KKTC Dışişleri Bakanı Özgürgün yazılı açıklamasında,
Kıbrıs Rum kesiminde mayıs ayı sonunda yapılacak seçimler yaklaşırken, Rum yönetimi lideri Dimitris
Hristofyas'ın provokatif söylemlerinde artış gözlemlendiğini belirtti.
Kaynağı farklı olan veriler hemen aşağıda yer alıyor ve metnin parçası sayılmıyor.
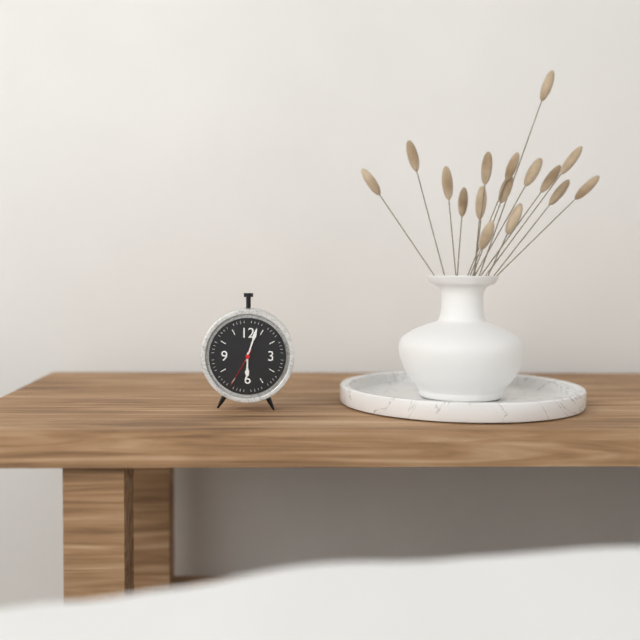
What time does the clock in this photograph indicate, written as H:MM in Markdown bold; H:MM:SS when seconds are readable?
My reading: **6:03**
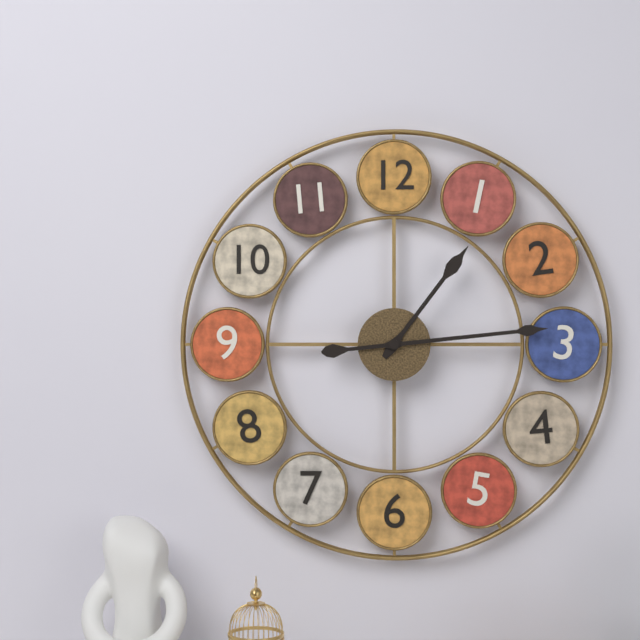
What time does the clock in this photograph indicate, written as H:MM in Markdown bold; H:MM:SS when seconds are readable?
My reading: **1:14**
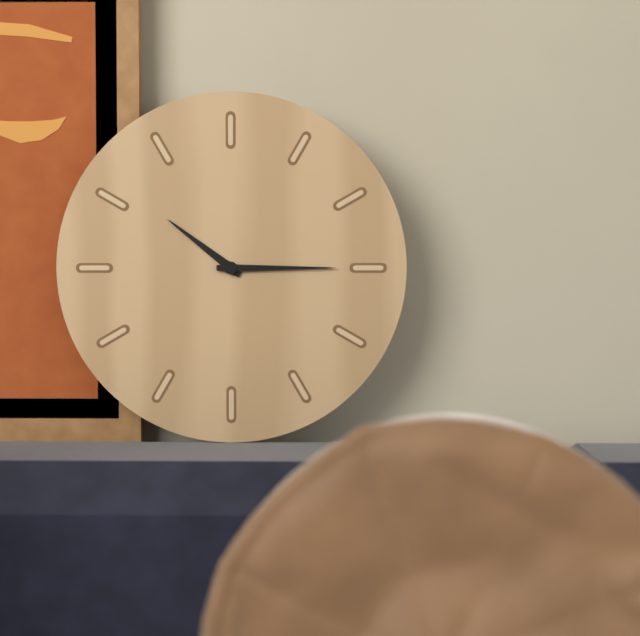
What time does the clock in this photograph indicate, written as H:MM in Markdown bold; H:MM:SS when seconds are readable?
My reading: **10:15**
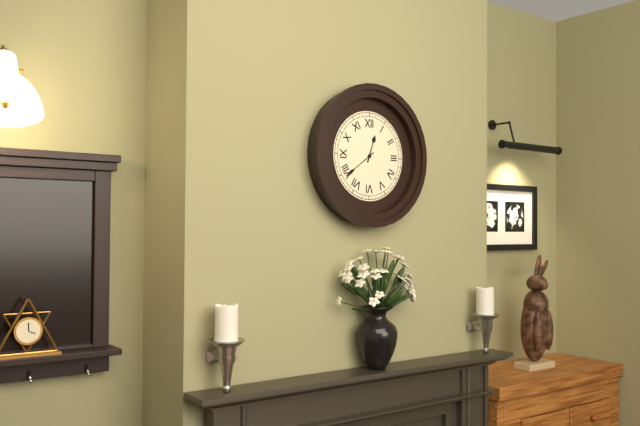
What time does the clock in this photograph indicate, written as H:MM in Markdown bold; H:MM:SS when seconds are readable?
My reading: **12:39**
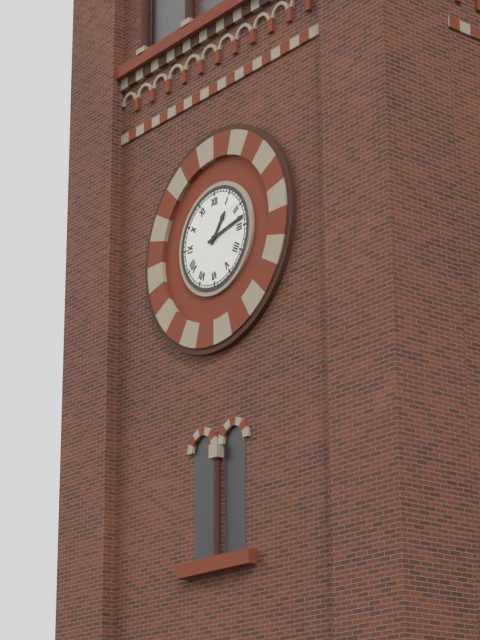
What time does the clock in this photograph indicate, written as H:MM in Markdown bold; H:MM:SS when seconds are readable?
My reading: **1:13**
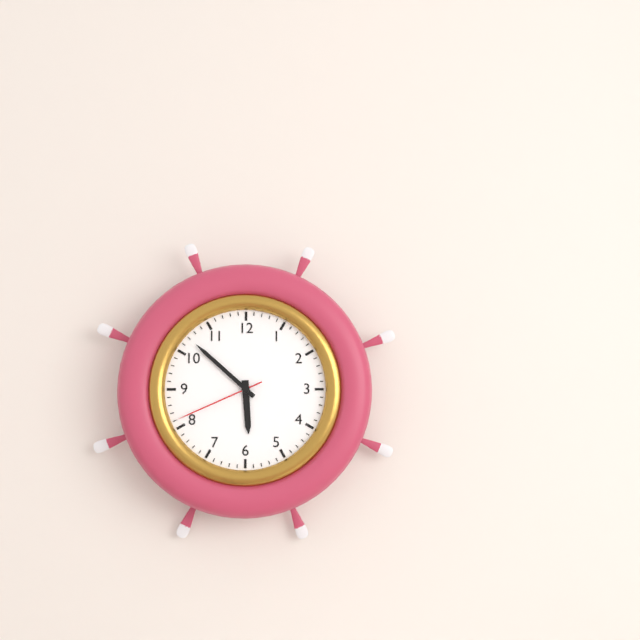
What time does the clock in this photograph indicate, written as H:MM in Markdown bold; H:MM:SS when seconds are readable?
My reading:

Özgürgün, Hristofyas'ın Rum Milli Muhafız Ordusu (RMMO) kışlalarını ziyaretinde, Türk tarafı için "ikinci devlet planlarını başaramayacaklar" ifadesini kullandığını ve ayrıca "işgalden ve kolonizasyondan kurtulmak" için çalıştıklarını belirttiğini anımsattı.
"Hristofyas'a ve Rum siyasilere, Kıbrıs adasında halihazırda tüm kurum ve kuruluşlarıyla ve Anavatan
Türkiye'nin tam desteğiyle Kıbrıs Türk halkının hak ve çıkarlarını koruyan bir devletimiz olduğunu hatırlatmakta fayda görmekteyiz" diyen Özgürgün, şöyle devam etti: "Devletimiz
Kuzey Kıbrıs Türk Cumhuriyeti, Kıbrıs Türk halkının ada üzerinde insanca ve eşit bir şekilde yaşamasının bugün olduğu gibi bundan sonra da en büyük teminatı olacaktır. Adanın tarihi ve siyasi gerçekleri ışığında yasallığı ve meşruiyeti sorgulanması gereken, esasen 1963 yılında yıkılmış olmasına rağmen halen kendisini 'Kıbrıs Cumhuriyeti' olarak gören
Güney Kıbrıs Rum Yönetimidir. Bu gayrıyasal yapının, tüm adayı veya Kıbrıslı Türkleri de temsil ettiğini söylemek, adanın tarihi ve siyasi gerçeklerini inkar etmek ile eşdeğerdir."
KKTC'nin, kurulacak olan yeni bir ortaklığın da ana unsurlarından birisi olacağını vurgulayan Özgürgün, şunları kaydetti: "Adanın gerçekleri görmezden gelinerek, iki halkın barış ve huzur içerisinde yaşayacağı adil ve kalıcı bir çözüme ulaşılamayacağı bir gerçektir. Rum liderliğinden, bu tarz provokatif açıklamalardan bulunmak yerine, adanın gerçeklerinden hareketle müzakere masasında daha yapıcı bir tutum içerisine girmesi beklenmektedir. Ayrıca, Hristofyas ve Rum siyasileri, 'işgal ve kolonizasyon' edebiyatına bir son vererek adanın gerçeklerini çarpıtmaktan vazgeçmeye çağırırız. Bu bağlamda, Anavatan Türkiye'nin, uluslararası anlaşmalardan kaynaklanan hak ve yükümlülükleri çerçevesinde, Kıbrıs Türk halkını yok olmaktan kurtarmak için adaya müdahale ettiğini ve Türkiye kökenli vatandaşlarımızın asla bir pazarlık unsuru olmadığını bir kez daha vurgularız."